___ Recorded data ___

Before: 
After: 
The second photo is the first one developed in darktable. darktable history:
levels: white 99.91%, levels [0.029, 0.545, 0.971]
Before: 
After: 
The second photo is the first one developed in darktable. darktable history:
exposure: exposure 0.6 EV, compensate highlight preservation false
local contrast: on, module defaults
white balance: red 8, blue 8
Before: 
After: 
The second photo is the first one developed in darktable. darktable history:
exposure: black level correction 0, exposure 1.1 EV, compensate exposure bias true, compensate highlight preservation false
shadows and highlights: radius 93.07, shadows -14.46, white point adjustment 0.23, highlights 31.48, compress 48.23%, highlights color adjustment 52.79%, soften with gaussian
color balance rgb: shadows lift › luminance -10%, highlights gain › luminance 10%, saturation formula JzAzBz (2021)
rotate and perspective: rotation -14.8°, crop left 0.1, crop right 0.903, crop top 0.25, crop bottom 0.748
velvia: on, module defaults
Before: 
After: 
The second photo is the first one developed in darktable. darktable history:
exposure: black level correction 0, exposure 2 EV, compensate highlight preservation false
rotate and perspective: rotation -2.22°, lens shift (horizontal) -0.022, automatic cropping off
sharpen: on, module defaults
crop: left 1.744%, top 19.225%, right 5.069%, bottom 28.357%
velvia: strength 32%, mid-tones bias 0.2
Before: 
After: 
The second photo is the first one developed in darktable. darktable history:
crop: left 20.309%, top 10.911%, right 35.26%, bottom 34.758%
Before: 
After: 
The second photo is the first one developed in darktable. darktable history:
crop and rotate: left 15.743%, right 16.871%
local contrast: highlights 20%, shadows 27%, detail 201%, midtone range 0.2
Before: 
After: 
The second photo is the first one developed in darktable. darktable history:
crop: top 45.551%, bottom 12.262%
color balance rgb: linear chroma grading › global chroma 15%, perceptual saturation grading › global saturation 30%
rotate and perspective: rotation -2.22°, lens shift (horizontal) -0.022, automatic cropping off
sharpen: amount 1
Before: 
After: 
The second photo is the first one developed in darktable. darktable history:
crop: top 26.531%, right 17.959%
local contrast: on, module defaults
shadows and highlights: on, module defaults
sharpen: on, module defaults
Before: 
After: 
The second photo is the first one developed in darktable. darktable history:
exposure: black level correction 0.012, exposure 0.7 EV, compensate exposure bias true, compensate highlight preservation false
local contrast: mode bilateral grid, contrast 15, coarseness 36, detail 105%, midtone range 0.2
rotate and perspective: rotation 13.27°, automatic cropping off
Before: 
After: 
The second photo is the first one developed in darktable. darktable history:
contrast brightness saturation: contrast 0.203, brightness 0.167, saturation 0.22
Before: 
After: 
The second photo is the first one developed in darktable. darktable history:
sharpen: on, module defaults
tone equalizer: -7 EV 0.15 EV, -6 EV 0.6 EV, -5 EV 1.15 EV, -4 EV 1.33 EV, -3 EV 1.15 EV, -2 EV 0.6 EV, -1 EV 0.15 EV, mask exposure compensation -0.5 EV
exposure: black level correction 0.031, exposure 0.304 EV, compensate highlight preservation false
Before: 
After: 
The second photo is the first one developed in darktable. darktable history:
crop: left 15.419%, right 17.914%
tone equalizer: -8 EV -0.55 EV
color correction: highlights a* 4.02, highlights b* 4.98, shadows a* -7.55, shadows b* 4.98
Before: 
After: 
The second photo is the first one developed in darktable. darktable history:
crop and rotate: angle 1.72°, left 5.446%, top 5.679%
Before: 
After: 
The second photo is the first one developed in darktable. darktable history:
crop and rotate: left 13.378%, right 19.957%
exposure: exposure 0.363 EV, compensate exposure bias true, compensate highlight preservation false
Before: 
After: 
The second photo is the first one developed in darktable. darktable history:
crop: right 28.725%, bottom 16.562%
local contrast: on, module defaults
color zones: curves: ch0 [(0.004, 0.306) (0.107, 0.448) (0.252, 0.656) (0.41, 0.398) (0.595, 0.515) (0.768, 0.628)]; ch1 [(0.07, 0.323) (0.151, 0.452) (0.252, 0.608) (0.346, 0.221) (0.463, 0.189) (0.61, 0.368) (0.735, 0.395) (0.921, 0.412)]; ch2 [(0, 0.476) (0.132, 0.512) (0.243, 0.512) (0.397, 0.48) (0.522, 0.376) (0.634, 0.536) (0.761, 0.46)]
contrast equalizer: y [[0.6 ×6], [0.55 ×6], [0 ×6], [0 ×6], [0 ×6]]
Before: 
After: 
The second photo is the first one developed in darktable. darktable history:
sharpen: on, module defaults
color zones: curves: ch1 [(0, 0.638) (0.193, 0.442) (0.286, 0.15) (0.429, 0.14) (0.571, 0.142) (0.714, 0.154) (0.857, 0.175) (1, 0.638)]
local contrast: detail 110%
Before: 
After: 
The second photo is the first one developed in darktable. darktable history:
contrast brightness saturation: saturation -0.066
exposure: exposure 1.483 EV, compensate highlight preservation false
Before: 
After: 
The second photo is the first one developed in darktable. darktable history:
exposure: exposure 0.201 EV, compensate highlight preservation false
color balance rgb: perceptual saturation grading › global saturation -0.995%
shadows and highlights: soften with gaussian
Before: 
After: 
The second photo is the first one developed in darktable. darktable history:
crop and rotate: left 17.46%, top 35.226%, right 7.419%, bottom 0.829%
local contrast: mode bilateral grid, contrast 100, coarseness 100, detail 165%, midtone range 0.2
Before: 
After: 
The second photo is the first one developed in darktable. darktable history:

___

Copy out every one of the lines above word for word, without changing anything.

[Result]
Before: 
After: 
The second photo is the first one developed in darktable. darktable history:
levels: white 99.91%, levels [0.029, 0.545, 0.971]
Before: 
After: 
The second photo is the first one developed in darktable. darktable history:
exposure: exposure 0.6 EV, compensate highlight preservation false
local contrast: on, module defaults
white balance: red 8, blue 8
Before: 
After: 
The second photo is the first one developed in darktable. darktable history:
exposure: black level correction 0, exposure 1.1 EV, compensate exposure bias true, compensate highlight preservation false
shadows and highlights: radius 93.07, shadows -14.46, white point adjustment 0.23, highlights 31.48, compress 48.23%, highlights color adjustment 52.79%, soften with gaussian
color balance rgb: shadows lift › luminance -10%, highlights gain › luminance 10%, saturation formula JzAzBz (2021)
rotate and perspective: rotation -14.8°, crop left 0.1, crop right 0.903, crop top 0.25, crop bottom 0.748
velvia: on, module defaults
Before: 
After: 
The second photo is the first one developed in darktable. darktable history:
exposure: black level correction 0, exposure 2 EV, compensate highlight preservation false
rotate and perspective: rotation -2.22°, lens shift (horizontal) -0.022, automatic cropping off
sharpen: on, module defaults
crop: left 1.744%, top 19.225%, right 5.069%, bottom 28.357%
velvia: strength 32%, mid-tones bias 0.2
Before: 
After: 
The second photo is the first one developed in darktable. darktable history:
crop: left 20.309%, top 10.911%, right 35.26%, bottom 34.758%
Before: 
After: 
The second photo is the first one developed in darktable. darktable history:
crop and rotate: left 15.743%, right 16.871%
local contrast: highlights 20%, shadows 27%, detail 201%, midtone range 0.2
Before: 
After: 
The second photo is the first one developed in darktable. darktable history:
crop: top 45.551%, bottom 12.262%
color balance rgb: linear chroma grading › global chroma 15%, perceptual saturation grading › global saturation 30%
rotate and perspective: rotation -2.22°, lens shift (horizontal) -0.022, automatic cropping off
sharpen: amount 1
Before: 
After: 
The second photo is the first one developed in darktable. darktable history:
crop: top 26.531%, right 17.959%
local contrast: on, module defaults
shadows and highlights: on, module defaults
sharpen: on, module defaults
Before: 
After: 
The second photo is the first one developed in darktable. darktable history:
exposure: black level correction 0.012, exposure 0.7 EV, compensate exposure bias true, compensate highlight preservation false
local contrast: mode bilateral grid, contrast 15, coarseness 36, detail 105%, midtone range 0.2
rotate and perspective: rotation 13.27°, automatic cropping off
Before: 
After: 
The second photo is the first one developed in darktable. darktable history:
contrast brightness saturation: contrast 0.203, brightness 0.167, saturation 0.22
Before: 
After: 
The second photo is the first one developed in darktable. darktable history:
sharpen: on, module defaults
tone equalizer: -7 EV 0.15 EV, -6 EV 0.6 EV, -5 EV 1.15 EV, -4 EV 1.33 EV, -3 EV 1.15 EV, -2 EV 0.6 EV, -1 EV 0.15 EV, mask exposure compensation -0.5 EV
exposure: black level correction 0.031, exposure 0.304 EV, compensate highlight preservation false
Before: 
After: 
The second photo is the first one developed in darktable. darktable history:
crop: left 15.419%, right 17.914%
tone equalizer: -8 EV -0.55 EV
color correction: highlights a* 4.02, highlights b* 4.98, shadows a* -7.55, shadows b* 4.98
Before: 
After: 
The second photo is the first one developed in darktable. darktable history:
crop and rotate: angle 1.72°, left 5.446%, top 5.679%
Before: 
After: 
The second photo is the first one developed in darktable. darktable history:
crop and rotate: left 13.378%, right 19.957%
exposure: exposure 0.363 EV, compensate exposure bias true, compensate highlight preservation false
Before: 
After: 
The second photo is the first one developed in darktable. darktable history:
crop: right 28.725%, bottom 16.562%
local contrast: on, module defaults
color zones: curves: ch0 [(0.004, 0.306) (0.107, 0.448) (0.252, 0.656) (0.41, 0.398) (0.595, 0.515) (0.768, 0.628)]; ch1 [(0.07, 0.323) (0.151, 0.452) (0.252, 0.608) (0.346, 0.221) (0.463, 0.189) (0.61, 0.368) (0.735, 0.395) (0.921, 0.412)]; ch2 [(0, 0.476) (0.132, 0.512) (0.243, 0.512) (0.397, 0.48) (0.522, 0.376) (0.634, 0.536) (0.761, 0.46)]
contrast equalizer: y [[0.6 ×6], [0.55 ×6], [0 ×6], [0 ×6], [0 ×6]]
Before: 
After: 
The second photo is the first one developed in darktable. darktable history:
sharpen: on, module defaults
color zones: curves: ch1 [(0, 0.638) (0.193, 0.442) (0.286, 0.15) (0.429, 0.14) (0.571, 0.142) (0.714, 0.154) (0.857, 0.175) (1, 0.638)]
local contrast: detail 110%
Before: 
After: 
The second photo is the first one developed in darktable. darktable history:
contrast brightness saturation: saturation -0.066
exposure: exposure 1.483 EV, compensate highlight preservation false
Before: 
After: 
The second photo is the first one developed in darktable. darktable history:
exposure: exposure 0.201 EV, compensate highlight preservation false
color balance rgb: perceptual saturation grading › global saturation -0.995%
shadows and highlights: soften with gaussian
Before: 
After: 
The second photo is the first one developed in darktable. darktable history:
crop and rotate: left 17.46%, top 35.226%, right 7.419%, bottom 0.829%
local contrast: mode bilateral grid, contrast 100, coarseness 100, detail 165%, midtone range 0.2
Before: 
After: 
The second photo is the first one developed in darktable. darktable history:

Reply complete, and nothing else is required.